There is no exit load also.
- Kotak Tax Saver – Regular (G)
Category | Crisil Rank | Current NAV | Asset Management (in crore) | 1 yr (returns in %) | 3 yr (returns in %) | 5 yr (returns in %) |
ELSS | 3 | 42.80 | 27.74 | 42 | 50 | 33 |
This fund has been ranked at a 3rd position by the Crisil. AUM of Rs 2, 877.14Crores in under it and from the last 5 years, it has provided an annualized return at the rate of 17.4%.
The investment objective of this fund is to generate long-term capital by investing in equity and equity-related securities.
You can start to invest with Rs 500 without bearing any entry loads.
There is no exit load also.
How do Tax Saving Mutual Funds work?
The investment activities of ELSS are mostly like your habit of depositing some money at various banks. The purpose for depositing in separate banks is to achieve different interest rates of every bank and also to save your money at various places.
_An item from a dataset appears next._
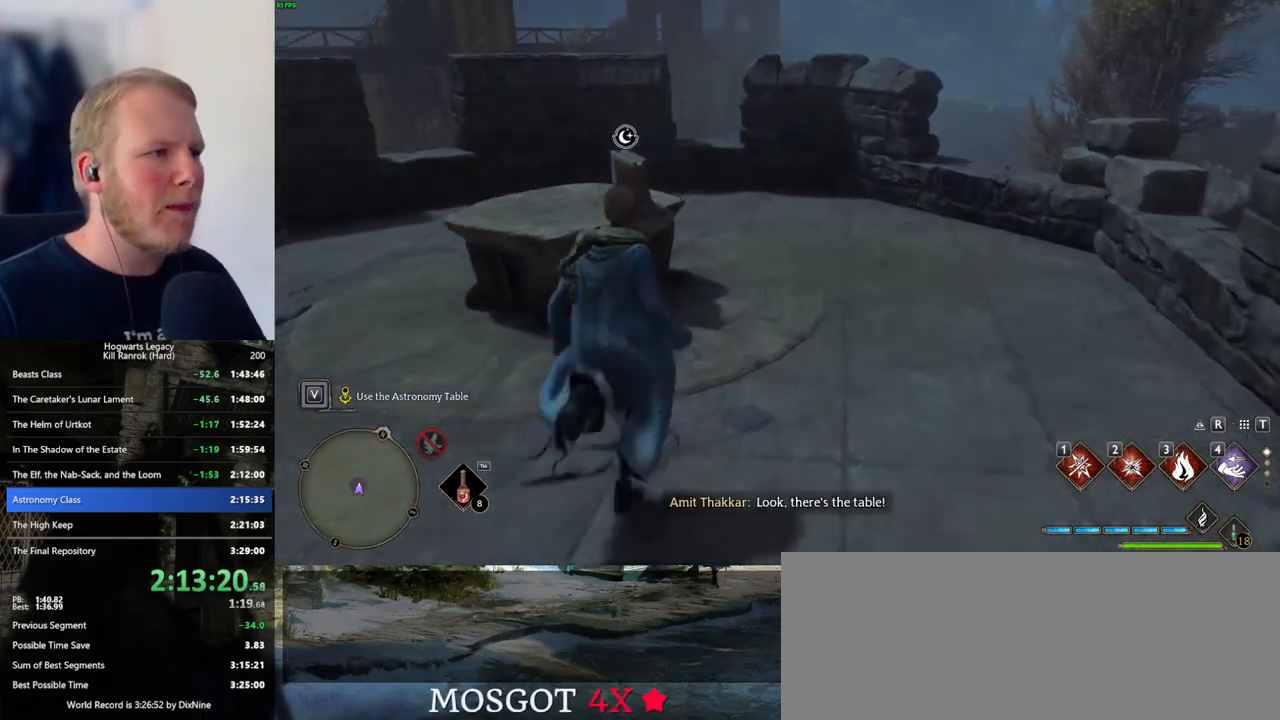
{"keys": [], "mouse": [], "events": [[50, "f", "up"], [117, "f", "down"], [200, "f", "up"], [217, "w", "up"], [267, "f", "down"], [367, "f", "up"]]}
In the same way, ELSS pools your investment altogether and divide them in an ideal ratio to invest them respectively in various different themes. The purpose of this logic is to save the individual investor from baring risk from one sector. In case, a sector face loss, then the returns from other successful sectors will compensate it. In this way, the wealth is accumulated.
Take note that investments are always done in equity and equity-related securities.
My opinion-
If you have a time horizon of 5 years, then you can think to invest in ELSS. If your income for every month is at least around 2 lakhs then you should definitely go for this option so that you can get tax-rebates on your income and you’ll be able to generate long-term capitals.
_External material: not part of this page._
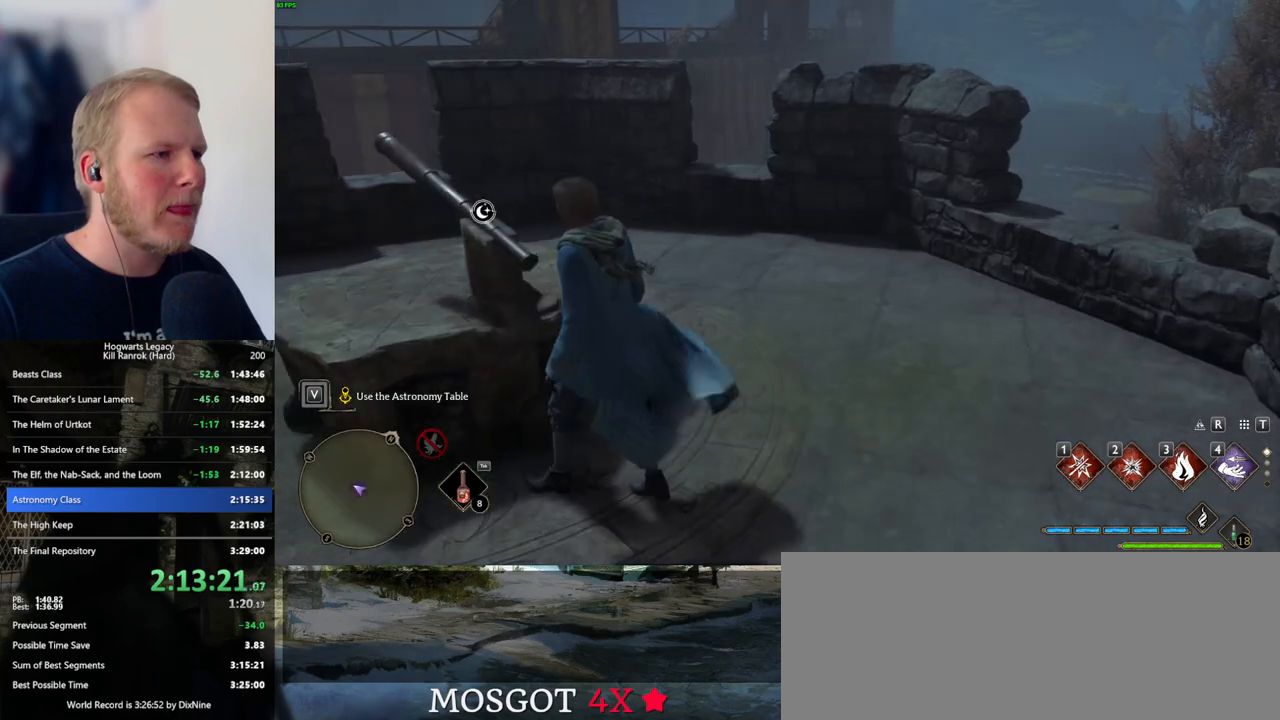
{"keys": [], "mouse": [], "events": []}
You get superior returns via this plan i.e. more than 15% which is very rarely found in other investments.
Final Words
Dear Investors,
So, if you are planning to invest in “Best ELSS Tax-saving mutual fund“, do it right away! And risk comes from not knowing what you are doing. It is highly recommended to invest in a company you know and trust.
Investments in ELSS or tax saving/planning mutual fund schemes that qualify for tax deduction of up to Rs 1.5 lakh
Under section 80 c of the income tax act is the best option to be considered.